Saturday, June 17, 2023

Old Syriac, on Mark

The Evangelical Textual Criticism blog has posted a collection of free papers on the end of Mark's evangel. This is going to be a content-farm of the most blessed order.

Some we've met already, like Anne Boud’hors and SofĂ­a Torallas Tovar on the Sahidic Mark; a Markan conference could hardly keep those two away. Some we are not meeting, like those Palaestinian lectionary-palimpsests; a pity, that. For now we'll talk David G. K. Taylor, on Syriac; with some intersect with Nicholas J. Zola on the Diatessaron. Taylor and Zola are cautious about "Tatianic" readings: they allow mainly that a harmony did exist in Syriac (and in Armenian translation of Ephrem) and (especially Zola) that this harmony included the Longer Ending vv. 9-20.

One point here that I think we're all coming to appreciate is the vast improvement for reading palimpsest, since the days of Dunlop-Gibson, her twin, and Harris. Taylor has pointed out that the 1910 publication of Sinai "S" was just wrong in many places, to the degree he's promising a new edition. Exciting news!

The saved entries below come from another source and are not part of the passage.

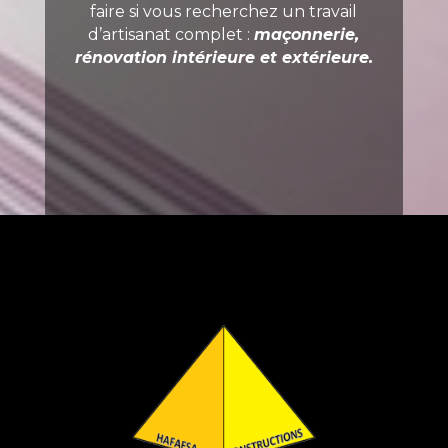
faire si vous recherchez un travail
d’artisanat complet :
maçonnerie,
rénovation
intérieure
et
extérieure
.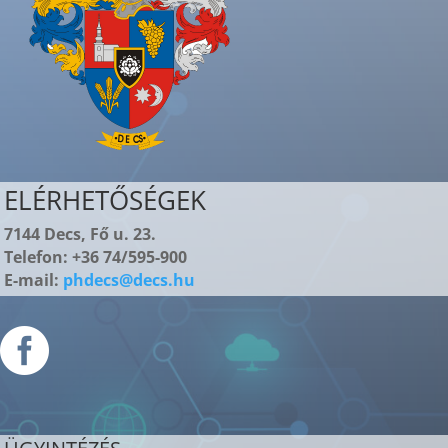
ELÉRHETŐSÉGEK
7144 Decs, Fő u. 23.
Telefon: +36 74/595-900
E-mail:
phdecs@decs.hu
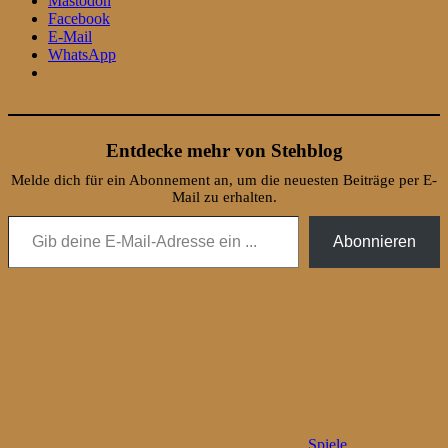
Mastodon
Facebook
E-Mail
WhatsApp
Entdecke mehr von Stehblog
Melde dich für ein Abonnement an, um die neuesten Beiträge per E-
Mail zu erhalten.
Gib deine E-Mail-Adresse ein ...
Abonnieren
Spiele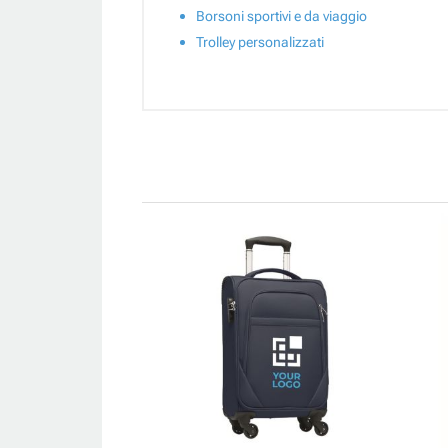
Borsoni sportivi e da viaggio
Trolley personalizzati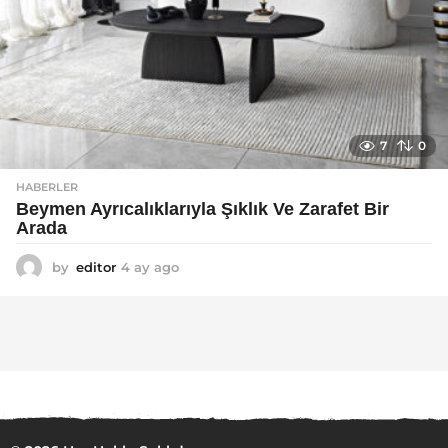
7
0
HABERLER
Beymen Ayrıcalıklarıyla Şıklık Ve Zarafet Bir
Arada
by
editor
4 ay ago
4
a
y
a
g
o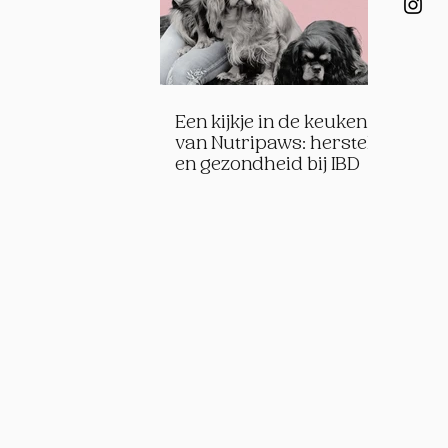
Een kijkje in de keuken
van Nutripaws: herstel
en gezondheid bij IBD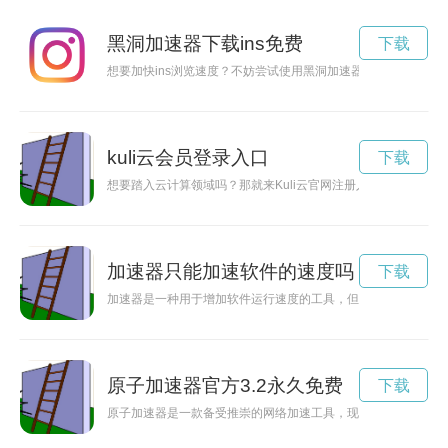
黑洞加速器下载ins免费
下载
想要加快ins浏览速度？不妨尝试使用黑洞加速器下载ins，让
kuli云会员登录入口
下载
想要踏入云计算领域吗？那就来Kuli云官网注册入口吧！在这
加速器只能加速软件的速度吗
下载
加速器是一种用于增加软件运行速度的工具，但其加速效果仅限
原子加速器官方3.2永久免费
下载
原子加速器是一款备受推崇的网络加速工具，现宣布永久免费提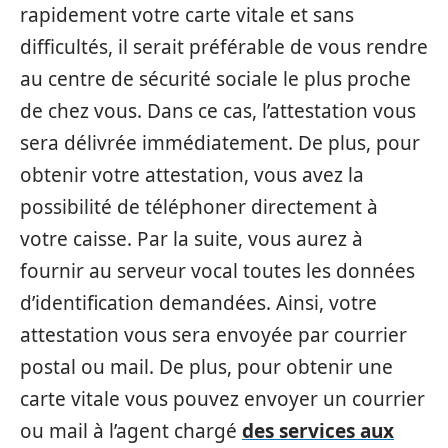
rapidement votre carte vitale et sans
difficultés, il serait préférable de vous rendre
au centre de sécurité sociale le plus proche
de chez vous. Dans ce cas, l’attestation vous
sera délivrée immédiatement. De plus, pour
obtenir votre attestation, vous avez la
possibilité de téléphoner directement à
votre caisse. Par la suite, vous aurez à
fournir au serveur vocal toutes les données
d’identification demandées. Ainsi, votre
attestation vous sera envoyée par courrier
postal ou mail. De plus, pour obtenir une
carte vitale vous pouvez envoyer un courrier
ou mail à l’agent chargé
des services aux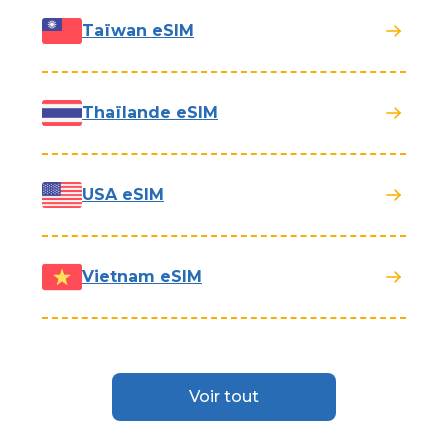
Taïwan eSIM
Thaïlande eSIM
USA eSIM
Vietnam eSIM
Voir tout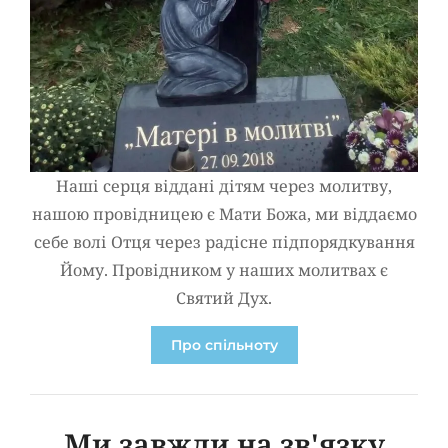
Наші серця віддані дітям через молитву,
нашою провідницею є Мати Божа, ми віддаємо
себе волі Отця через радісне підпорядкування
Йому. Провідником у наших молитвах є
Святий Дух.
Про спільноту
Ми завжди на зв'язку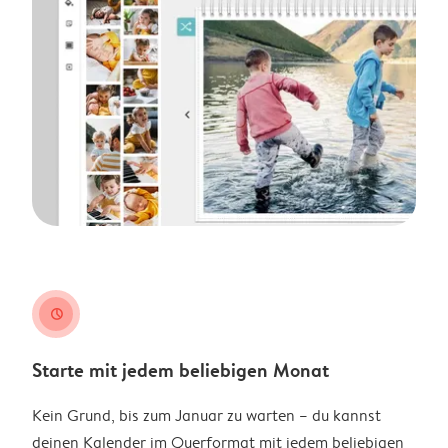
clock
Starte mit jedem beliebigen Monat
Kein Grund, bis zum Januar zu warten – du kannst
deinen Kalender im Querformat mit jedem beliebigen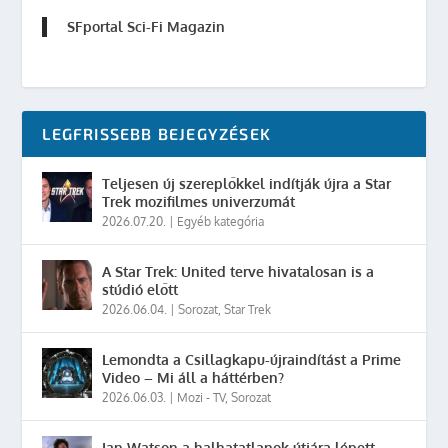
SFportal Sci-Fi Magazin
LEGFRISSEBB BEJEGYZÉSEK
Teljesen új szereplőkkel indítják újra a Star
Trek mozifilmes univerzumát
2026.07.20.
|
Egyéb kategória
A Star Trek: United terve hivatalosan is a
stúdió előtt
2026.06.04.
|
Sorozat
,
Star Trek
Lemondta a Csillagkapu-újraindítást a Prime
Video – Mi áll a háttérben?
2026.06.03.
|
Mozi - TV
,
Sorozat
Ian Watson a halhatatlanok útjára lépett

One thing Taylor's not changing, relevant here, is that "S" Mark stops abruptly at v. 8, translating phobountai gar as "because they were afraid" [of the vision]; gar ending a sentence is so rare in Greek (or in Coptic) that most interpreters assume it's a truncation as in whatever Cain might have said to Abel before heading to the field. This implies "S" had a base text which ended with gar. Given Zola's findings, I find difficult to doubt that "S" knew the longer-ending. Maybe "S" had lost direct access to Tatian - per Joosten, "S" or its sources sometimes corrected the basis away from Tatian. If I may speculate: the base texts upon which "S" relied had posted - like many Coptic manuscripts - a warning that what follows isn't universally accepted. "S" duly dropped those verses, without comment.

Taylor observes that the other Old-Syriac, the Curetonian, has suffered adulteration. First its base-text was updated toward the Greek. (Somewhere around here is the Matthew palimpsest recently published. Taylor doesn't cite Joosten, but they're in agreement.) Then C itself lost many sheaves; in AD 1222 the missing pages got replaced by Peshitta. And finally, I guess, C got published, hopefully in a better state than S got.

Because Taylor avoids Joosten, Taylor expresses surprise that P maintains harmonies in the Longer Ending which agree with Ephrem and the Arabic, without correcting them toward Greek like S did. Joosten had an explanation: P was an independent project with more tolerance toward the old harmony than S did.

Personally I am now wondering if the Longer Ending came to Mark and to "the Diatesseron" from some other source entirely. I am thinking of Justin's harmony. He used one. He taught Tatian. This harmony would simply be adopted by Tatian; contemporaneously, it got into Mark which was the only gospel by-then capable of supporting a post-tomb appendix.